PROBLEM REQUIREMENTS: Quote the records in full and leave their pictures out.

RECORD SET:
--- START ---

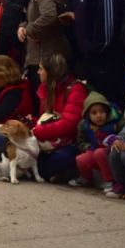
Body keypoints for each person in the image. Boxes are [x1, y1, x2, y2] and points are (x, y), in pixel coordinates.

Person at [65, 0, 125, 109]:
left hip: (106, 61)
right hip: (90, 60)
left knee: (108, 109)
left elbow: (108, 22)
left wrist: (94, 51)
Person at [18, 0, 72, 115]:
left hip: (45, 56)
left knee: (45, 104)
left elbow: (49, 16)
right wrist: (23, 25)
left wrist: (29, 30)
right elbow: (34, 17)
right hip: (42, 54)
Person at [32, 54, 87, 182]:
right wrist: (32, 122)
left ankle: (69, 171)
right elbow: (46, 118)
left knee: (58, 159)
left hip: (69, 142)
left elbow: (69, 124)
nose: (38, 72)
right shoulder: (46, 89)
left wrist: (37, 131)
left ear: (51, 72)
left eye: (41, 69)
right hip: (50, 140)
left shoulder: (75, 89)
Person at [69, 91, 125, 191]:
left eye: (102, 111)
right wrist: (88, 147)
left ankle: (110, 182)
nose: (99, 115)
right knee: (80, 159)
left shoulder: (117, 122)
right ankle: (86, 179)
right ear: (87, 115)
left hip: (113, 153)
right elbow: (81, 142)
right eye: (94, 113)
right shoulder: (84, 125)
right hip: (95, 150)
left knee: (99, 153)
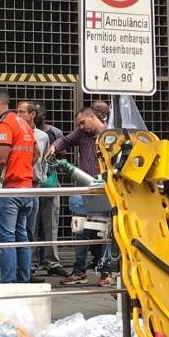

--- END ---

YOUR RESPONSE:
Body keypoints for each person in the image. Boxes are [x1, y1, x2, y2] and points are (x, y), in pixel coordinates.

Person at [65, 0, 125, 109]:
left hip: (106, 61)
right hip: (90, 60)
left knee: (108, 109)
left elbow: (108, 22)
left wrist: (94, 51)
Person at [18, 0, 72, 115]:
left hip: (45, 56)
left knee: (45, 104)
left elbow: (49, 16)
right wrist: (23, 25)
left wrist: (29, 30)
right elbow: (34, 17)
right hip: (42, 54)
Person at [32, 54, 87, 182]:
right wrist: (32, 122)
left ankle: (69, 171)
right elbow: (46, 118)
left knee: (58, 159)
left hip: (69, 142)
left elbow: (69, 124)
nose: (38, 72)
right shoulder: (46, 89)
left wrist: (37, 131)
left ear: (51, 72)
left eye: (41, 69)
right hip: (50, 140)
left shoulder: (75, 89)
Person at [69, 91, 125, 191]:
left eye: (102, 111)
right wrist: (88, 147)
left ankle: (110, 182)
nose: (99, 115)
right knee: (80, 159)
left shoulder: (117, 122)
right ankle: (86, 179)
right ear: (87, 115)
left hip: (113, 153)
right elbow: (81, 142)
right eye: (94, 113)
right shoulder: (84, 125)
right hip: (95, 150)
left knee: (99, 153)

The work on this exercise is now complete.